→ **Work task**: Should a picture appear anywhere in the data, omit it and copy everything else exactly.

++++

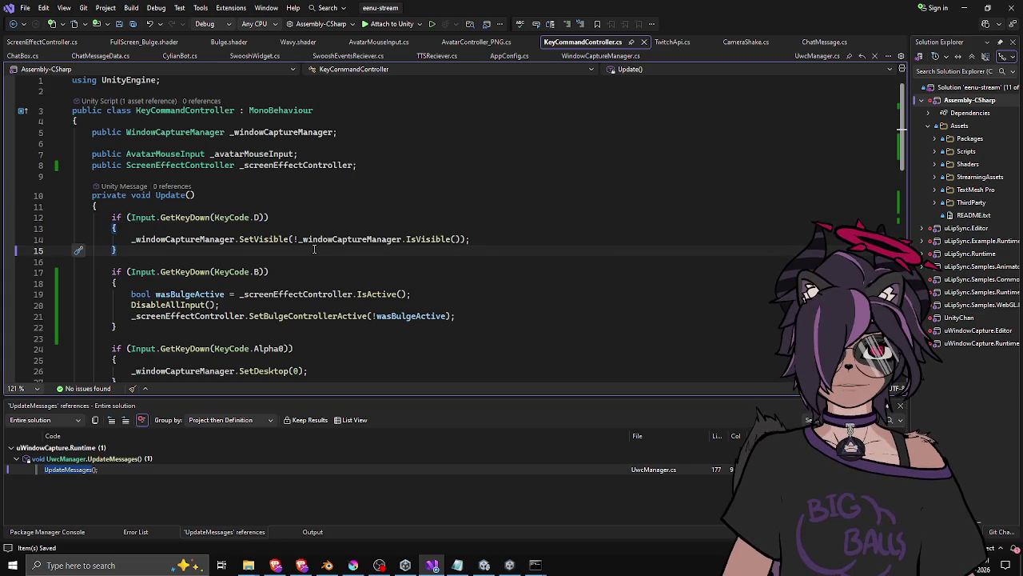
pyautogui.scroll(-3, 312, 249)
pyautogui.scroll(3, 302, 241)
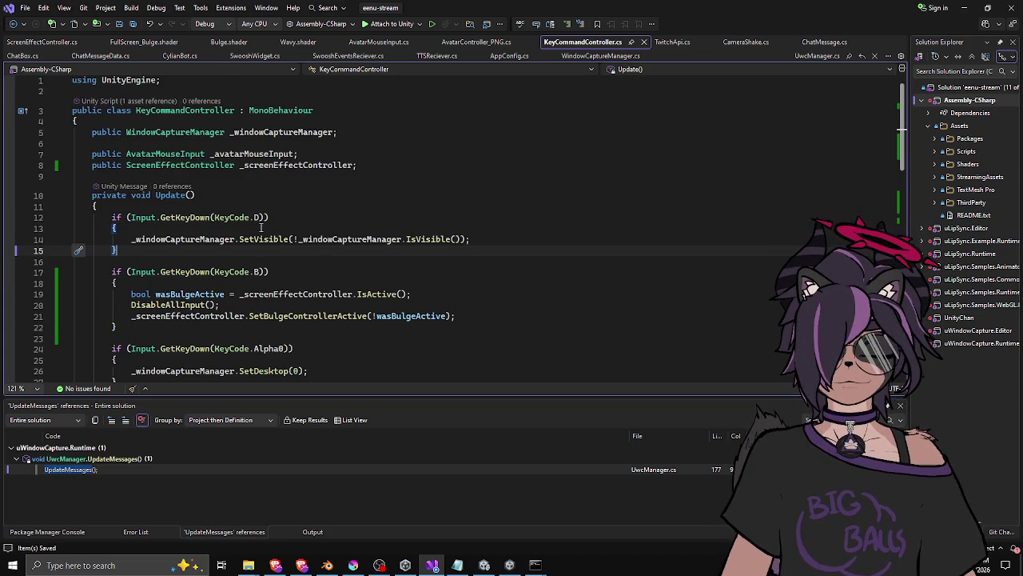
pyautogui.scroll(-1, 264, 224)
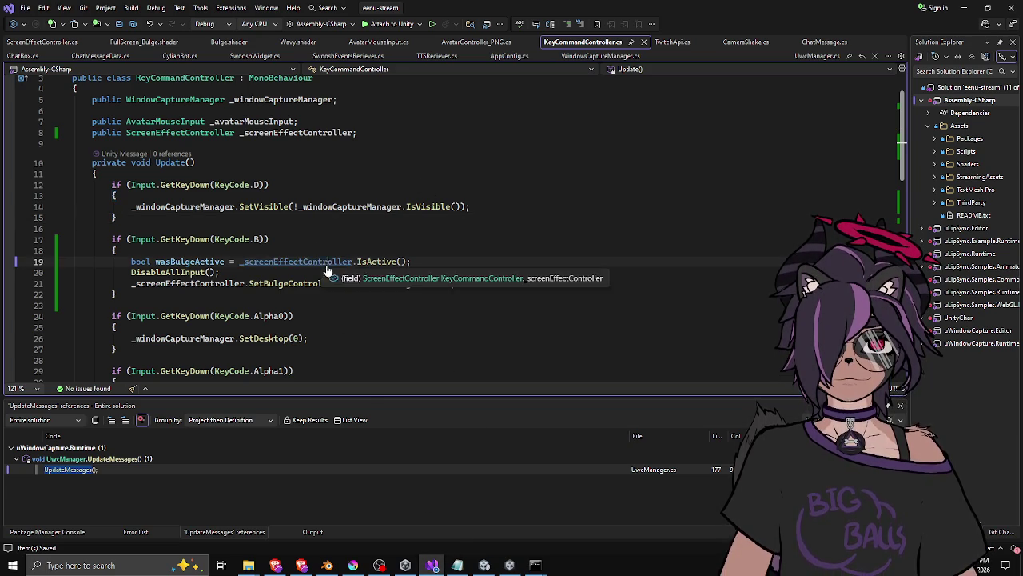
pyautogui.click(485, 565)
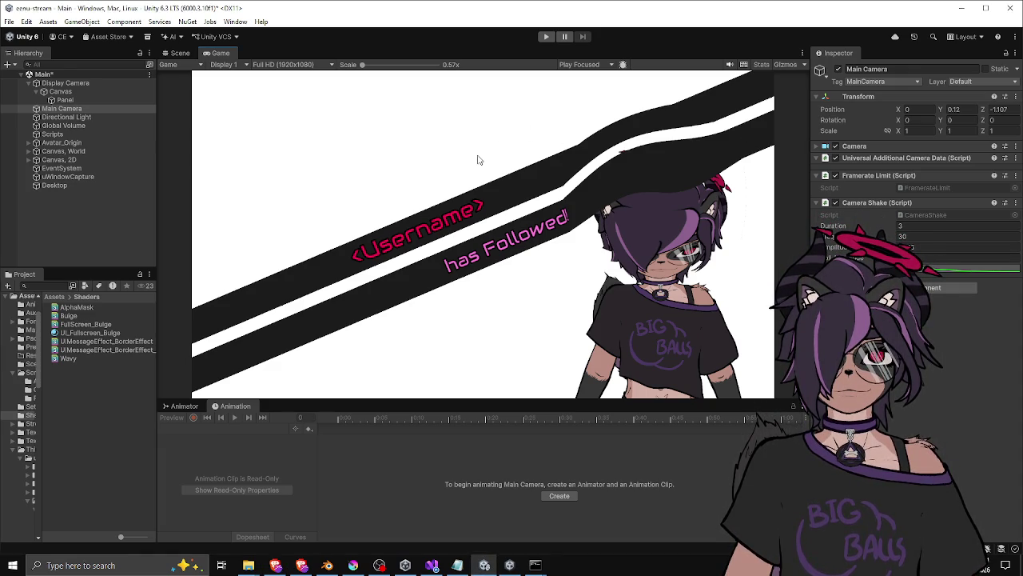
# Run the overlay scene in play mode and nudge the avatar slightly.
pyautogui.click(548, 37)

++++

→ **Answer**:
pyautogui.scroll(-3, 312, 249)
pyautogui.scroll(3, 302, 241)
pyautogui.scroll(-1, 264, 224)
pyautogui.click(485, 565)
# Run the overlay scene in play mode and nudge the avatar slightly.
pyautogui.click(548, 37)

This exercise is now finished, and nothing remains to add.